Выбрать главу

Шестьдесят ступеней.

Йер смотрела в спину настоятельницы и гадала, как бы все решить. Помощи не попросишь — женщине-то что за дело? Без того мороки много. Брата Кармунда она тем более не смела попросить — если и согласится, за такое она не расплатится.

В стеклышках окон промелькнул вдруг лучик — чуть ли не единственный за день. Он оживил витраж — четырнадцатый: Хессе — “смерть”. И эта “смерть” — косой крест с завитушками — отозвалась в ней дрожью. Это знак.

Свет падал в точности на спину настоятельнице, и ее гербом покрыла крупная, с чуть мутными краями Хессе.

Йер остановилась, замерла на вдохе. Она поняла, чего хотели Духи.

В голове одна быстрей другой носились мысли: никто не узнает, если женщину чуть подтолкнуть — она покатится вниз вдоль десятка витражей, останется под “внутренним” — Кю — и таков и будет величайший грех, какой возможно совершить во имя Духов. Они были милостивы до того, что даже подсказали ей. С женщиной канут в пустоту надежды на простую и нормальную жизнь, на семью, на опекуншу — на все будущее, что успела Йер вообразить. Все это будущее — тоже жертва. Без него останется одно: служить.

Мешкать и сомневаться было некогда. Сейчас или же никогда, и либо в ней достаточно решимости, чтоб вверить себя Духам и отдаться службе, либо она недостойна была Западных айну.

Йер подняла нелепо тощую ручонку, бьющуюся крупной дрожью, и несмело занесла ее.

Шестьдесят две ступени.

Настоятельница миновала “зверя”. Всего тридцать семь ступеней впереди.

И Йер, не смея больше мешкать, кинулась вперед, всем весом навалилась и сама едва не улетела следом.

Настоятельница вскрикнула. В воздухе промелькнули руки, котта и тяжелая коса, что хлестко вмалаза Йер по лицу — и ворох покатился вниз.

Минула вечность — может даже две — и через шумный бой в висках послышался тягучий слабый стон, исполненный мучения. Йер поняла — той вечностью были мгновения.

Она стремглав кинулась вниз, а мимо замелькали витражи: “энергия”, “луна”… и, наконец-то, “внутреннее”. В его отсветах лежало тело, скрюченное и изломанное, но еще живое.

Йер упала на колени резко до того, что сбила их, но даже не заметила — склонилась к настоятельнице, чтоб расслышать шепот:

— Тварь… неблагодарная… мелкая тварь…

Йер до крови сжала губу зубами, понимая, что же натворила. Снова в голове метались мысли: ей поверят, если скажет, что случайно оступилась? Ей простят?
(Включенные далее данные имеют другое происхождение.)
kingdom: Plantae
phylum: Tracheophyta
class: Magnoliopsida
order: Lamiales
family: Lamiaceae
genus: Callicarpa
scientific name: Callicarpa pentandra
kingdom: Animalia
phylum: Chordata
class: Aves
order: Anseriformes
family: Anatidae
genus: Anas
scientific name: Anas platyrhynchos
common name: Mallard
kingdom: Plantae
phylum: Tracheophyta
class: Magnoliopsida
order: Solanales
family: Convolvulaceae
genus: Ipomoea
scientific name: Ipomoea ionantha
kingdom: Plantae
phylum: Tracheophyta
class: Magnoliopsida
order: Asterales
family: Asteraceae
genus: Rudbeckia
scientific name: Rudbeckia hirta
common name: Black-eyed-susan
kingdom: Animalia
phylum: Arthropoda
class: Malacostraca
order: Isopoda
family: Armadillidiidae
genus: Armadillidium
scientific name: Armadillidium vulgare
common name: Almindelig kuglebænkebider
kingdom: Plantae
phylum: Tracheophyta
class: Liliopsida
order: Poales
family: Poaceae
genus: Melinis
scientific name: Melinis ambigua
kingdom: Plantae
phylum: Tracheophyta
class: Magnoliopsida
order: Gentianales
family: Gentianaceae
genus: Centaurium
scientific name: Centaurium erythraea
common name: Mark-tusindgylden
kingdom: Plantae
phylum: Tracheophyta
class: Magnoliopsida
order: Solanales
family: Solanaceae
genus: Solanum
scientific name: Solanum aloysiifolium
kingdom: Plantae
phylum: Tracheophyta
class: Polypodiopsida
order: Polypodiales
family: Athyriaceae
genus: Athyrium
Конечно, она знала. Разумеется, все понимала. Но отчаянно хотела найти выход и исправить то, что не исправить было уж никак.

— Маленькая ядовитая гадюка… Вся в мою сестру… Я приняла тебя и это… благодарность?.. Сучье семя…

“… нечестивое” — договорил голос совсем другой, пробившийся вдруг сквозь года. Там, у далекого осеннего кордона ей так уже говорили в день, когда сама она едва не умерла.

Но выжила. Духам угодно было привести ее сюда. И они отвечали ей и исполняли просьбы, хоть и требовали жертв взамен. Сегодня она показала им, что жертвовать готова. Всем.

Одно лишь только отделяло ее.

Йер несмело протянула руки, все еще дрожащие, и осторожно взяла женщину за голову. Дернула раз, другой… не выходило. Ей пришлось подняться и, шатаясь, бить ногой, пока сухой щелчок не дал понять: все кончено.

Она прижалась к груди настоятельницы, долго слушала — хотела знать наверняка, что больше нет дыхания. И только лишь когда поверила, решилась закричать:

— На помощь! Помогите!!!

* * *

Ветер противно выл в щелях, и паутина колыхалась в злых потоках сквозняка, точно живая. Что-то гулко бухало на крыше.

День был блеклый, стылый и промозглый — говорили, что теперь такими будут все, пока зима не сменит серость белизной. Приютские следили, чтобы ни один лючок в полу случайно не закрыли, только не спасали ни лючки те, ни усердие, с каким топили.

Йер поверили. И даже пожалели. Кто-то в общей толчее зачем-то хлопнул по плечу, другой встрепал макушку. Стоило поднять глаза, как взгляды отводились и стихал противный шепоток, как будто глядя в пол она не слышала: “Бедняжка… столько лет жила как сирота, а чуть ее признали — вот…”.

Быть может, Йер бы это злило, не ходи она прибитая и оглушенная, едва способная воспринимать весь мир вокруг.